• _To be done_:
Please express the material as a JSON list of strings, starting with the line that contains "name author: Greene" and going on through the line that contains "collector number: 2995", one string per line, with blank lines left out.

* start Available data *

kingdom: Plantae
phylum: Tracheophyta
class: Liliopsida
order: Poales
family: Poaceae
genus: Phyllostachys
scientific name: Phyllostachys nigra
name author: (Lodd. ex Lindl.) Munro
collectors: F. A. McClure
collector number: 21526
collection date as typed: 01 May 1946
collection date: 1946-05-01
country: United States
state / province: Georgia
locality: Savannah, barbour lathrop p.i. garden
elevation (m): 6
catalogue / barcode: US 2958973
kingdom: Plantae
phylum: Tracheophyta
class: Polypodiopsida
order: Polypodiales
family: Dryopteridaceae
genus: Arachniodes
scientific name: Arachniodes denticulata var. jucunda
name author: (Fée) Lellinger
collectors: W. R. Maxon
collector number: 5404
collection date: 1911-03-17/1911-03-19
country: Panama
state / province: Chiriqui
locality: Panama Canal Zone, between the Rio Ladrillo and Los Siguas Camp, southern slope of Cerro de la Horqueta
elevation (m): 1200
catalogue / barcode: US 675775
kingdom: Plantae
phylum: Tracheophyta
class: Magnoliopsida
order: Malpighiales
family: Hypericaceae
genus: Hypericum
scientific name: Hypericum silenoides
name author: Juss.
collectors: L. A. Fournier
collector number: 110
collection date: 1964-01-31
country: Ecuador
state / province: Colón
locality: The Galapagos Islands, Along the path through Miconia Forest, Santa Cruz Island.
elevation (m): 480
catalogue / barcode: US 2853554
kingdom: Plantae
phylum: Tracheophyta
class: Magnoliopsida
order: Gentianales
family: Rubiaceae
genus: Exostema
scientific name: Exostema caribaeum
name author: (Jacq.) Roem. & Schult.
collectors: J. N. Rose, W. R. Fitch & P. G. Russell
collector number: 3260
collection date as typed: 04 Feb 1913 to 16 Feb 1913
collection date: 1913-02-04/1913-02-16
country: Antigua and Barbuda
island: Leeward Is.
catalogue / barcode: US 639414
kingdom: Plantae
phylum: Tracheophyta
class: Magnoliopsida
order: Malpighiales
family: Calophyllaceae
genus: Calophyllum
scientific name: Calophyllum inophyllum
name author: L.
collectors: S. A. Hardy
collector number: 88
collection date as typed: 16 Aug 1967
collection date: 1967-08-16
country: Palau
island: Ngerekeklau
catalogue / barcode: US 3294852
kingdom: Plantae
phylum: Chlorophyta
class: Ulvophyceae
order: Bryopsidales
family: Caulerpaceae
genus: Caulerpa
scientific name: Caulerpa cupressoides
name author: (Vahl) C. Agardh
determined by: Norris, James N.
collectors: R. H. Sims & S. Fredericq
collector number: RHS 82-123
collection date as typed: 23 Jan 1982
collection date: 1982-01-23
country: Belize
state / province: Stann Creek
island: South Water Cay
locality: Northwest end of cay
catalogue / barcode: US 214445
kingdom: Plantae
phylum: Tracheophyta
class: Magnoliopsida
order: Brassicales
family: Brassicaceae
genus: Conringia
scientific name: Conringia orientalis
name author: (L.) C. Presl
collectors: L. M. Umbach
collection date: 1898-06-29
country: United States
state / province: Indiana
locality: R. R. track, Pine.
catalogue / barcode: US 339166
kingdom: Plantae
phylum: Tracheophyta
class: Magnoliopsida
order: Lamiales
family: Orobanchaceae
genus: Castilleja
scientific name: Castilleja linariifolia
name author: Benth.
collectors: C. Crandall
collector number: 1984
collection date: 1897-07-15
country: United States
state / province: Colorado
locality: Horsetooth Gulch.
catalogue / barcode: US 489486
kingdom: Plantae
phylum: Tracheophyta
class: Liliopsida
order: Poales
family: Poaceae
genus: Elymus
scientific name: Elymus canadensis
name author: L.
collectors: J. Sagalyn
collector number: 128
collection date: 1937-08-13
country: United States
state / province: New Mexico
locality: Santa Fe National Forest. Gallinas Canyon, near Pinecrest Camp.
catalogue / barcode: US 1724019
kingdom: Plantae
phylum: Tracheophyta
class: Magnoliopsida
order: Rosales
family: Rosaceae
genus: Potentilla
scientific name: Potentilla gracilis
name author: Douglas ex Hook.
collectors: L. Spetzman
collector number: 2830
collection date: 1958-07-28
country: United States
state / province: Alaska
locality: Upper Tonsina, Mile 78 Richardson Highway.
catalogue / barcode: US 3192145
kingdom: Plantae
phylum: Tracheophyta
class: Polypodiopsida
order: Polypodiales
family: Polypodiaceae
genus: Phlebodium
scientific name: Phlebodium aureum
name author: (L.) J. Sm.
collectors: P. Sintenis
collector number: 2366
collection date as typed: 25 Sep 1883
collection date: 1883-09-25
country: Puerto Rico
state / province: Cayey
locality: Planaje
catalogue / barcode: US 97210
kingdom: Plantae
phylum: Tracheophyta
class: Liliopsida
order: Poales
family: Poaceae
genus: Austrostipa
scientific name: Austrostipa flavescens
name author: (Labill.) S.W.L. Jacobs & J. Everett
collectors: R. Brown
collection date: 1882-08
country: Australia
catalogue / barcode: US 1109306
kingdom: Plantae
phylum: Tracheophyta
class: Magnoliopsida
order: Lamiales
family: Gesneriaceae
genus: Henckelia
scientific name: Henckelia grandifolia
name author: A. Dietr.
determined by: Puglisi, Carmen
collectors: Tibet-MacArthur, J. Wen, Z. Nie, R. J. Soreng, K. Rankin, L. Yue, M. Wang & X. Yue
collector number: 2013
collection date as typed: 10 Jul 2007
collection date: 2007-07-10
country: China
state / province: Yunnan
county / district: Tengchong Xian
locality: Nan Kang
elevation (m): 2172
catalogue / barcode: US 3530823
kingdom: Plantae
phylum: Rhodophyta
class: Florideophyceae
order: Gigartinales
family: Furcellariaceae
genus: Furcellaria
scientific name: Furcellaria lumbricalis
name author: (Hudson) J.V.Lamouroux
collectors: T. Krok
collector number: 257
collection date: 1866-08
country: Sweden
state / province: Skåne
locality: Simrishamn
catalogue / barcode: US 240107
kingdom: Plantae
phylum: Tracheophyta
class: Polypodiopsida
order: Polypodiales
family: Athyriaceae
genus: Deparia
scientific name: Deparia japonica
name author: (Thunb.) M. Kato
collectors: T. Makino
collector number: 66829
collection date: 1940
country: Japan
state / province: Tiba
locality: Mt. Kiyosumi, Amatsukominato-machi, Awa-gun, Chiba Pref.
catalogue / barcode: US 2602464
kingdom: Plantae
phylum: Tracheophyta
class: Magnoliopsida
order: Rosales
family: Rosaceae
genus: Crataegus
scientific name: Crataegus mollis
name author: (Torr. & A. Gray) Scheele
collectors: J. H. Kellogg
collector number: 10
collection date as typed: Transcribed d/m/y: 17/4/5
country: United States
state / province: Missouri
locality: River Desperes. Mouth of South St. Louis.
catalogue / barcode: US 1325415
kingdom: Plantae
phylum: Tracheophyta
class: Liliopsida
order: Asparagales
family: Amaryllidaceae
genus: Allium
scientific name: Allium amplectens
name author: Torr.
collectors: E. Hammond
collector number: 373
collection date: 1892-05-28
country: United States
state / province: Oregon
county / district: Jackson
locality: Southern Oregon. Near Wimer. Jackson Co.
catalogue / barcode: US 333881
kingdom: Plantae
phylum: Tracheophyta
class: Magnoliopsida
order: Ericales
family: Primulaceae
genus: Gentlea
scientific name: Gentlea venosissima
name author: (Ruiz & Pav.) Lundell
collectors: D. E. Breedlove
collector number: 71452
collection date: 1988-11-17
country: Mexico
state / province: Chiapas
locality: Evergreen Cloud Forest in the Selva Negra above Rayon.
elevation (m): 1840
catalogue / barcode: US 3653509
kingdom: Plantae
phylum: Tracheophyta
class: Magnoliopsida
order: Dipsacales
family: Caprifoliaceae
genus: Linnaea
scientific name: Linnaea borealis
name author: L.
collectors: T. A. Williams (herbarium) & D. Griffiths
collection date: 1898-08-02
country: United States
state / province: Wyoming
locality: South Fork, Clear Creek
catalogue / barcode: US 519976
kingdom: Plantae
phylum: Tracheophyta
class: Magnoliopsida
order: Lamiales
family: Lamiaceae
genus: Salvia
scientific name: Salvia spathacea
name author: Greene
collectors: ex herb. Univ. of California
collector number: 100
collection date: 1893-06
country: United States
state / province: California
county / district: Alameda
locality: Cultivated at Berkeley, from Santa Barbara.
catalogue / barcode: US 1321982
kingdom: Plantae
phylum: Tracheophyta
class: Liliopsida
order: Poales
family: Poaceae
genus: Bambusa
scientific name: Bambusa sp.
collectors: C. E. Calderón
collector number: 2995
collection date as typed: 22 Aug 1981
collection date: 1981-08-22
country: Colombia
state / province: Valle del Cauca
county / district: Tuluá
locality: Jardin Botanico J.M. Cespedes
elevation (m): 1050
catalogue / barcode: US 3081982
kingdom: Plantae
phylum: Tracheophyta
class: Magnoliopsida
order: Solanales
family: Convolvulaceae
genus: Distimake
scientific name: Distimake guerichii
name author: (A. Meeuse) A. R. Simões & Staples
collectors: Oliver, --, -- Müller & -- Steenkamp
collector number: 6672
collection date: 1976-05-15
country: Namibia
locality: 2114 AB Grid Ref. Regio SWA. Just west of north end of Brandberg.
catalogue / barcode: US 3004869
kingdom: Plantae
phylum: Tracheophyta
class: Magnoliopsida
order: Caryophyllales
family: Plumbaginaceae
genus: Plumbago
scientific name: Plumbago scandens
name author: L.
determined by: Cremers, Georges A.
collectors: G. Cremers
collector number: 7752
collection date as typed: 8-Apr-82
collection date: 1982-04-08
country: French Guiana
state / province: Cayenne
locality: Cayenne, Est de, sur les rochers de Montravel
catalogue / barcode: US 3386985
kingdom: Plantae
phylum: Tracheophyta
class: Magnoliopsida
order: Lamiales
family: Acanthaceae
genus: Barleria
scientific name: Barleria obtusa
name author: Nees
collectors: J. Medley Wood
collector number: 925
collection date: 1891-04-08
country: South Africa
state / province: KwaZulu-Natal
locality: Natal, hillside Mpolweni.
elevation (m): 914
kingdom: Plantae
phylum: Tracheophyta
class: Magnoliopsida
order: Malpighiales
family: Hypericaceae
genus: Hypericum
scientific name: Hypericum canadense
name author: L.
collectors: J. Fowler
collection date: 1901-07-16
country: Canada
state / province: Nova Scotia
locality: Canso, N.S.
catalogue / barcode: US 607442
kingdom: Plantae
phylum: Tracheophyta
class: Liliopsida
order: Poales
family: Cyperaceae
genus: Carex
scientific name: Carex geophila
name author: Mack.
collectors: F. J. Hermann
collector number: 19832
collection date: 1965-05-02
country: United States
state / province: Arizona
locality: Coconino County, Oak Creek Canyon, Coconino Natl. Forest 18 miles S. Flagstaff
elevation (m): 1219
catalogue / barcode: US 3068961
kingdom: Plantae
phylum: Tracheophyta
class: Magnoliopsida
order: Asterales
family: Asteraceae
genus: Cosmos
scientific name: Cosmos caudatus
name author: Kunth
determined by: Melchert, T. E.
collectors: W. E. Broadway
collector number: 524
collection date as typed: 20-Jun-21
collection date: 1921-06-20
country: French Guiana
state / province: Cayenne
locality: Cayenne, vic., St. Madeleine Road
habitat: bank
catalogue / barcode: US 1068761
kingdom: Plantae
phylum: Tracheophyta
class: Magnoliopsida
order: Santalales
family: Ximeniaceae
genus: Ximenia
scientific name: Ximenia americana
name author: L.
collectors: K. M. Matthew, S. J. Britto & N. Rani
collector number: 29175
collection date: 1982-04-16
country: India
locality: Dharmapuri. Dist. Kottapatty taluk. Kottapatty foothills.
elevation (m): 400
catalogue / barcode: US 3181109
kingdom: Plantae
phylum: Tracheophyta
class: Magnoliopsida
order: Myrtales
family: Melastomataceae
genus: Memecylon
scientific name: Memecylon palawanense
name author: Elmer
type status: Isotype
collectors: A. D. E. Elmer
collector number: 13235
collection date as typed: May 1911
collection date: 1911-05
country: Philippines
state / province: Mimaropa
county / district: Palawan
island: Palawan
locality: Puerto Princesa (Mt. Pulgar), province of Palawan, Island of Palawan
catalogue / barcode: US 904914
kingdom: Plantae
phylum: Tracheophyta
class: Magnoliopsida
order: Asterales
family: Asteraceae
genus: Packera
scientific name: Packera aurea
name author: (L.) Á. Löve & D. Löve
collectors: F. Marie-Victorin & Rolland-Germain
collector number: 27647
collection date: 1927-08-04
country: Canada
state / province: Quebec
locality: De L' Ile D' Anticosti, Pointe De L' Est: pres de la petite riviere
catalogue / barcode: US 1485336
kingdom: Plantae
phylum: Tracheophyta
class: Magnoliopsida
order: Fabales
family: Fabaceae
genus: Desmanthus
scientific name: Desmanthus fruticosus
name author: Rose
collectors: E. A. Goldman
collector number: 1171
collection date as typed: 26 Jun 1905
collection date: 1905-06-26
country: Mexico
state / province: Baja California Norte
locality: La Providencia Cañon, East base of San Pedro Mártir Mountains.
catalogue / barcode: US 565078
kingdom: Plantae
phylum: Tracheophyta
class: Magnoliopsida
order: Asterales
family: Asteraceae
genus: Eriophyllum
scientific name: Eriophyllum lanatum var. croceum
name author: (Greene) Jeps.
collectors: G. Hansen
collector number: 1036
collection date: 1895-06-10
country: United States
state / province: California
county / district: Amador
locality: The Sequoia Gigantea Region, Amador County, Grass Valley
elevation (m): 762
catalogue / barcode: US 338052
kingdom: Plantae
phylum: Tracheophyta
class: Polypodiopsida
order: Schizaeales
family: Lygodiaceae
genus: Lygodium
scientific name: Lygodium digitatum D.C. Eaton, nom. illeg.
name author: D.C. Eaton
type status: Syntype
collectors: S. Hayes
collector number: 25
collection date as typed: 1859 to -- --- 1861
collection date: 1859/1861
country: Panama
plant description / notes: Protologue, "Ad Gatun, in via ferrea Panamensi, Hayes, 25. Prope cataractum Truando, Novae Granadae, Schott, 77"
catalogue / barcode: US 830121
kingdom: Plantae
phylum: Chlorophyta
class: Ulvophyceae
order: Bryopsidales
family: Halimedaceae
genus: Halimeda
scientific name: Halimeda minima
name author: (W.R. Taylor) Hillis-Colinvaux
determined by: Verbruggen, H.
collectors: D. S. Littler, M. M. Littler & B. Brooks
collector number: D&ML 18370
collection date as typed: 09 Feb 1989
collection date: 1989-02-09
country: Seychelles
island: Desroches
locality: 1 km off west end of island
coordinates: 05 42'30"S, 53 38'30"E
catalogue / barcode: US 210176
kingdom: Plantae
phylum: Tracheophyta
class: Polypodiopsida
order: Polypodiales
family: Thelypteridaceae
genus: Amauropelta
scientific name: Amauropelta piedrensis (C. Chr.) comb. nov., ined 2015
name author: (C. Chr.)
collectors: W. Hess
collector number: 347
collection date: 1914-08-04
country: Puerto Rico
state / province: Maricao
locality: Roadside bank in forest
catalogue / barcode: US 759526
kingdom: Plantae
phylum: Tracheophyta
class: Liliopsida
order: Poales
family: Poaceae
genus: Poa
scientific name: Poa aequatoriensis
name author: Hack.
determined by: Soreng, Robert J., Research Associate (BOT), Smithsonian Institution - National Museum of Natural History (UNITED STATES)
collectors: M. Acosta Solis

* end Available data *

• _Correct answer_:
[
  "name author: Greene",
  "collectors: ex herb. Univ. of California",
  "collector number: 100",
  "collection date: 1893-06",
  "country: United States",
  "state / province: California",
  "county / district: Alameda",
  "locality: Cultivated at Berkeley, from Santa Barbara.",
  "catalogue / barcode: US 1321982",
  "kingdom: Plantae",
  "phylum: Tracheophyta",
  "class: Liliopsida",
  "order: Poales",
  "family: Poaceae",
  "genus: Bambusa",
  "scientific name: Bambusa sp.",
  "collectors: C. E. Calderón",
  "collector number: 2995"
]